The Supreme Court judge was of the view that the law of sedition needed to be toned down, if not abolished.The least which the government can do is to make it a non-cognizable offence so that the persons are not arrested at the drop of a hat,” he said.”

Many countries, including England, have already abrogated or withdrawn the sedition laws holding that sedition and seditious and defamatory libel were archaic offences of a bygone era when freedom of expression was not a right as it is today, he noted.

The people in power must develop thick skins. They cannot be oversensitive to people who make fund of them. In a free country, people have a right to express their views, said Justice Gupta.

“The judiciary is not above criticism,” he said adding, criticism of the executive, the judiciary, the bureaucracy or the armed forces cannot be termed sedition. In case we attempt to stifle criticism of the institutions whether it be the legislature, the executive or the judiciary or other bodies of the state, we shall become a police state instead of a democracy and this the founding fathers never expected this country to be.

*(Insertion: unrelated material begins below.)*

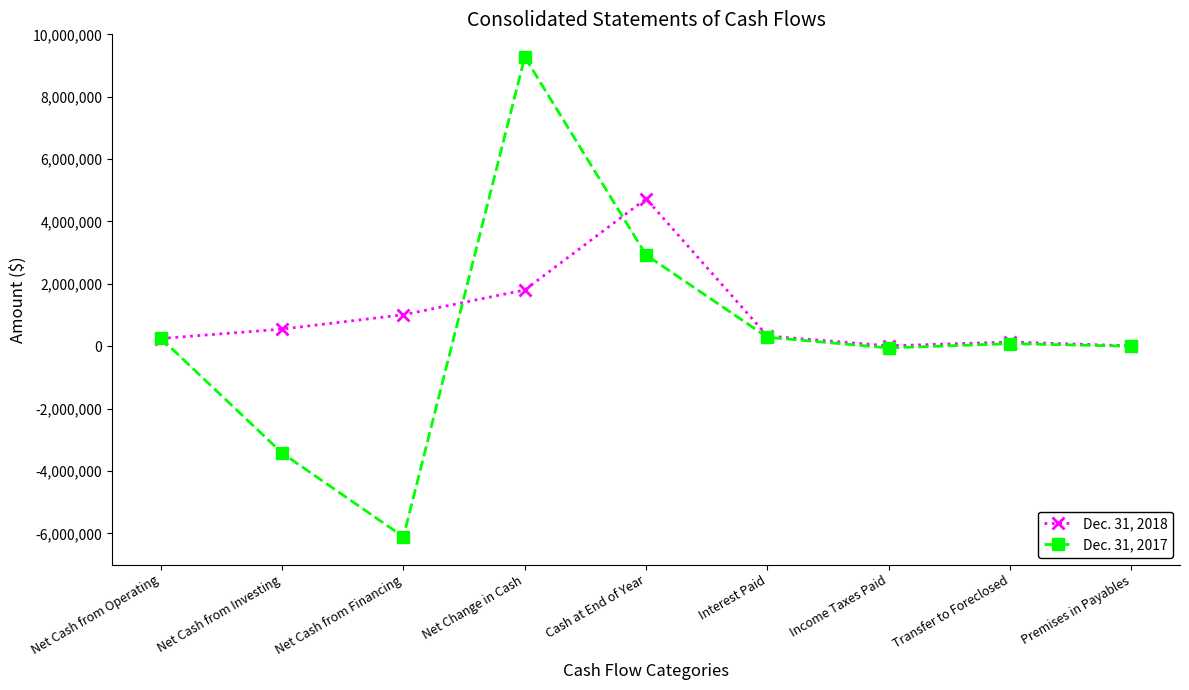

Rank the series by their maximum value, from lowest to highest.

Dec. 31, 2018, Dec. 31, 2017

Concluding his address with Rabindra Nath Tagore’s famous poem:

“Where the mind is without fear and the head is held high

Where knowledge is free

Where the world has not been broken up into fragments

By narrow domestic walls

Where words come out from the depth of truth

Where tireless striving stretches its arms towards perfection

Where the clear stream of reason has not lost its way

Into the dreary desert sand of dead habit

Where the mind is led forward by thee

Into ever-widening thought and action

Into that heaven of freedom, my Father, let my country awake.”

Justice Gupta said that Tagore, who wrote the National Anthem, had views about nationalism which were the very anti-thesis of the view of many of us have, but this did not make him less an Indian, less a patriot than any of his contemporaries.